Dual‐Functional Catalyst of Amorphous TiO2 Embedded in Mesoporous Carbon Hollow Spheres for H2O2 Electrosynthesis

Abstract H 2 O 2 production in coupled electrochemical systems, where H 2 O 2 is generated through 2e‐pathway of water oxidation (2e‐WOR) at anode and 2e‐pathway of oxygen reduction (2e‐ORR) at cathode, offers an advanced alternative to the anthraquinone process. However, the efficiency of such coupled system is often hindered by the limited activity and selectivity of electrocatalysts.
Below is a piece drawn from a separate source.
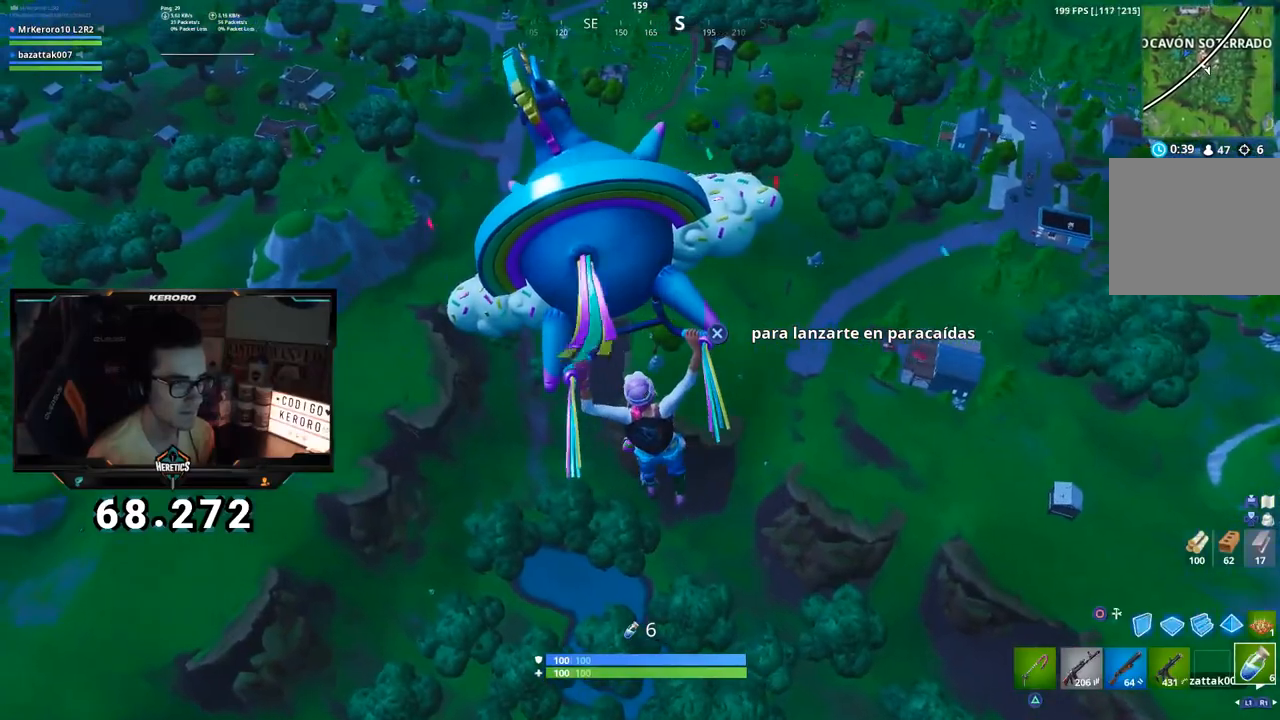
{"buttons": [], "left_stick": "up-left", "right_stick": "center", "events": [[233, "right_stick", "left"], [467, "right_stick", "center"]]}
Herein, a dual‐functional catalyst composed of amorphous TiO 2 embedded in mesoporous carbon hollow spheres (TiO x @MCHS) is reported, which exhibits exceptional electrocatalytic performance for both 2e‐WOR and 2e‐ORR. By employing TiO x @MCHS‐loaded electrodes as both anode and cathode in a membrane‐free flow cell with 4 м K 2 CO 3 /KHCO 3 as electrolyte, a rate of 108.3 µmol min −1 cm −2 and a Faradaic efficiency (FE) of ≈145% for H 2 O 2 production are achieved at a voltage of ≈2.5 V under a constant current of 240 mA (anode: 1 cm 2 , cathode: 4 cm 2 ). Experimental and computational results reveal the crucial role of low‐coordinated Ti in optimizing the adsorption of intermediates involved in the two electrode reaction pathways, thereby enhancing both activity and selectivity of these processes. This work establishes a new paradigm for the development of advanced electrocatalysts and the design of novel coupled‐electrolysis systems, enabling scalable and sustainable H 2 O 2 electrosynthesis.